Several research papers and reviews on the induction of resistance, tolerance, or persistence to PDI following sub-lethal doses of aPDT have been published throughout the years. This includes three thorough papers by Rapacka-Zdończyk (2025), Surur et al. (2023), and Rapacka-Zdończyk et al. (2021). The former highlights bias across studies, while the latter proposes a methodology and guidelines for investigating potential resistance to PDI. Selected experimental papers on the investigation of susceptibility, tolerance, resistance, and persistence of microorganisms to sub-effective aPDT are summarized in Fig. 1. The latter depicts a temporal evolution, where the observed increase may not signify an actual rise, but is more plausibly explained by heightened interest in the subject. Regarding this matter, we considered experimental publications that applied multiple rounds of sub-lethal aPDT (Table 1). For other side effects of aPDI treatment, namely cross tolerance to aPDT mediated by other PS, changes in antibiotic susceptibility, metabolic and virulence-associated traits, and immunomodulation, selected research papers are summarized in Tables 2-5, respectively. For those investigated traits, a singular exposure to aPDT was accepted. It should be noted that this paper is not intended as a comprehensive review of the field, but rather as an overview of the effects of sub-lethal doses of aPDT.
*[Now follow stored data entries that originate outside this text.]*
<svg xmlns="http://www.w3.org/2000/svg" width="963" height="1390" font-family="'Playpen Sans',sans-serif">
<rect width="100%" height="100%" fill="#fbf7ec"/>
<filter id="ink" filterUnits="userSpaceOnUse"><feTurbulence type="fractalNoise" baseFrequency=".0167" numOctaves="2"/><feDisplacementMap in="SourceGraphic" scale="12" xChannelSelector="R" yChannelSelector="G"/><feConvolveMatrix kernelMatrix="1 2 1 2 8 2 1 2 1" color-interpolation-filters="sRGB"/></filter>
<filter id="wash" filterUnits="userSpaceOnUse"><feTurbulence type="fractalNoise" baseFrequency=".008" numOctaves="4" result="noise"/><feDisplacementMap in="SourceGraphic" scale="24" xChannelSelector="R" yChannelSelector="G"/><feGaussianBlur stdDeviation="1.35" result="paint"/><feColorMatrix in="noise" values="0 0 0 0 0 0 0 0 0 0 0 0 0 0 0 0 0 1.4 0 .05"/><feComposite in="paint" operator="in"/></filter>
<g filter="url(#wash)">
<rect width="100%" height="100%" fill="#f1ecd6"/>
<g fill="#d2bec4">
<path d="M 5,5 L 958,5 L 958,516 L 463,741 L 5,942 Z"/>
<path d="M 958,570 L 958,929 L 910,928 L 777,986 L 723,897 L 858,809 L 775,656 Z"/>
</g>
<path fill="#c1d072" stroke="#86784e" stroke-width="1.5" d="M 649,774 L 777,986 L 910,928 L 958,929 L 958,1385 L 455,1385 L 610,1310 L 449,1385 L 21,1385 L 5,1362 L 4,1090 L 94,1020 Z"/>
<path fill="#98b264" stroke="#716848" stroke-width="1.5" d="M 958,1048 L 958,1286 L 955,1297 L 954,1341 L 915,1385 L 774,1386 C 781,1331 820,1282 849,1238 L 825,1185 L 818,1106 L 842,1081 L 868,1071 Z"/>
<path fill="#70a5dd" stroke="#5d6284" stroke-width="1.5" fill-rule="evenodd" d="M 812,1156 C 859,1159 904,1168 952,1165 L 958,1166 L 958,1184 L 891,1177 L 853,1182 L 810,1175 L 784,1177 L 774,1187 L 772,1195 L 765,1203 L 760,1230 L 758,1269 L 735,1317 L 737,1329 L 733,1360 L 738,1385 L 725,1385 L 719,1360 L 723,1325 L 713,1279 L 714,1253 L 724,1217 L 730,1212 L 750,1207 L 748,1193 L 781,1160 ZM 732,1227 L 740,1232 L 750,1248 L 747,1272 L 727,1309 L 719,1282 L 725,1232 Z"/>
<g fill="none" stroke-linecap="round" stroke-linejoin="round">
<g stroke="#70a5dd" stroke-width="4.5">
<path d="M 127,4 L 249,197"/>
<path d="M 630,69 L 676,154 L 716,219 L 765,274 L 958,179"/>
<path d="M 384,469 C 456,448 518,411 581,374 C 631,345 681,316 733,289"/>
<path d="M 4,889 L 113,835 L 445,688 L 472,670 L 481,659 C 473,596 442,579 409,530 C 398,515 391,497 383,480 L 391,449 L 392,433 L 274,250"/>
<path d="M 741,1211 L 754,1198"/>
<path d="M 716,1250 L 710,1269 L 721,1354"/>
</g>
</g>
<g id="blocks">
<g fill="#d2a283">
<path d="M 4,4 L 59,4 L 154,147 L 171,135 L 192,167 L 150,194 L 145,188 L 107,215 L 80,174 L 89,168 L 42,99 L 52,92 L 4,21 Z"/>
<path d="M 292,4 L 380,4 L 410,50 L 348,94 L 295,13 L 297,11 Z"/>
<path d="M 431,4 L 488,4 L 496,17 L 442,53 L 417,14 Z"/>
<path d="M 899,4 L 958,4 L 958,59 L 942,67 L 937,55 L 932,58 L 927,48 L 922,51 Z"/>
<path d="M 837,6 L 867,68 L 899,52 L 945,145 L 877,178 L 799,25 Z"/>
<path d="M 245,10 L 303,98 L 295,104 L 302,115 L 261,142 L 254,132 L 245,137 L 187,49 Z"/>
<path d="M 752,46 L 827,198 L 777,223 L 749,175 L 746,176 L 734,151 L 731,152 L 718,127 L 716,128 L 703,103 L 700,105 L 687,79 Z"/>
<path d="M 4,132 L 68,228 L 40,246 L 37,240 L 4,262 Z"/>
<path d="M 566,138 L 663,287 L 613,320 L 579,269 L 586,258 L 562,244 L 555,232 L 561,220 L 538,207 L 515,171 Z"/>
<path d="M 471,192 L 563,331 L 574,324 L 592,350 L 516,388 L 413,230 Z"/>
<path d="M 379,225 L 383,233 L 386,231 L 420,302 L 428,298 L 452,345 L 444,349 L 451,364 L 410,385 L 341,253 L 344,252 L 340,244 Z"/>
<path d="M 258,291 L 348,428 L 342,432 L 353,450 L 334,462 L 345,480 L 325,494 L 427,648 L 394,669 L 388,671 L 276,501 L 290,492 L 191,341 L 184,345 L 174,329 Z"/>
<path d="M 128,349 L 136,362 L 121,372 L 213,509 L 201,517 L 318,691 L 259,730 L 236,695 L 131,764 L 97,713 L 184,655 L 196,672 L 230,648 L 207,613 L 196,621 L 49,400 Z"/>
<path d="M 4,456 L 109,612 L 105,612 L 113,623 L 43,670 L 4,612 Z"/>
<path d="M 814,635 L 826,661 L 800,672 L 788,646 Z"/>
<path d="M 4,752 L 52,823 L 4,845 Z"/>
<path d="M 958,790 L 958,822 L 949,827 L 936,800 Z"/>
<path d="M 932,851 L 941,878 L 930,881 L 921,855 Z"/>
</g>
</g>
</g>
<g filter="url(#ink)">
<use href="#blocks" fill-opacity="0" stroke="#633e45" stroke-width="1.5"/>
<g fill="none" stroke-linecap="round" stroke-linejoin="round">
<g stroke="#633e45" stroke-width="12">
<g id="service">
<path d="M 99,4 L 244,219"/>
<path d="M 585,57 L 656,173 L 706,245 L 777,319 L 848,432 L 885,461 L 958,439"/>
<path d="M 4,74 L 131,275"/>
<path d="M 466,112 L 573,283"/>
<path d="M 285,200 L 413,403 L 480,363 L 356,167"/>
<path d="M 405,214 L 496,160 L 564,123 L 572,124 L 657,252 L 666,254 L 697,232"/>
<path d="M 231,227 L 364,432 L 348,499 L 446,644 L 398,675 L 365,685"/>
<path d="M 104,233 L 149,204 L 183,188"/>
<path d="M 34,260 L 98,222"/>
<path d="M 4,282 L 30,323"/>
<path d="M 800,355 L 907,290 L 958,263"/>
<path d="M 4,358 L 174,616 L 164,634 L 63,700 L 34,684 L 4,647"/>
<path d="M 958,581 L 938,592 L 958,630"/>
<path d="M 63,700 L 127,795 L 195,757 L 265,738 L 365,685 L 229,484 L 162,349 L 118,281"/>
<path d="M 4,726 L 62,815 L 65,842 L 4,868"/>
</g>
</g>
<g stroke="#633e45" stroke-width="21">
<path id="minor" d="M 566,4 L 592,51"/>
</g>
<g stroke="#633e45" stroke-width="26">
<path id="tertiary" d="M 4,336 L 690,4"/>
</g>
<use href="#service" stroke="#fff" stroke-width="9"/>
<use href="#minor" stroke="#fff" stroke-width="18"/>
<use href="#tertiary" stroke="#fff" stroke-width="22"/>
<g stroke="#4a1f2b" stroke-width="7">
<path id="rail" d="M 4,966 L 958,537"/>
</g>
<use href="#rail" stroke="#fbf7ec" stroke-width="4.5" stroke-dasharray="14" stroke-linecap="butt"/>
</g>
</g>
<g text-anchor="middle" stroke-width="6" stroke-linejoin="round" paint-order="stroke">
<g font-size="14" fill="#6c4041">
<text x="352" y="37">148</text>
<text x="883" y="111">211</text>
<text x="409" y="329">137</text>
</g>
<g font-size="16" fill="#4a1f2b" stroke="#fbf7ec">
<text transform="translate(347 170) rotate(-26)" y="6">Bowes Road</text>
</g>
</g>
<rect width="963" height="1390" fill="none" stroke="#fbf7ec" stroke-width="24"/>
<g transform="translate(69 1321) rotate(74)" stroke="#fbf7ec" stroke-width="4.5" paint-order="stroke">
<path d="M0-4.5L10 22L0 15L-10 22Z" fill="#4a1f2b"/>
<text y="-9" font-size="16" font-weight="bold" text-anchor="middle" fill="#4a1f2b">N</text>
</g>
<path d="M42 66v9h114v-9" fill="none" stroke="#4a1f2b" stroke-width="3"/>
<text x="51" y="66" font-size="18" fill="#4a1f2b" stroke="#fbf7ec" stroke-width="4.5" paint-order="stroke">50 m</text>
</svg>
Since 2000, the total number of selected research papers on genetic, transcriptomic, and phenotypic responses to aPDT is eighty-eight. Twenty research papers and one thesis assessed the emergence of resistance/tolerance and persistence to aPDT following successive cycles of sub-inhibitory antimicrobial photodynamic inactivation (aPDI). Of those studies, three investigated the possibility of a cross-tolerance with structurally similar or different photosensitizers (PS). Twenty-five evaluated changes in antibiotic susceptibility following single or multiple aPDT exposures. Thirty, twenty-eight, and twelve research papers investigated the impact of aPDI on virulence and virulence-associated traits, immunomodulatory effects, and microbiota modulation, respectively.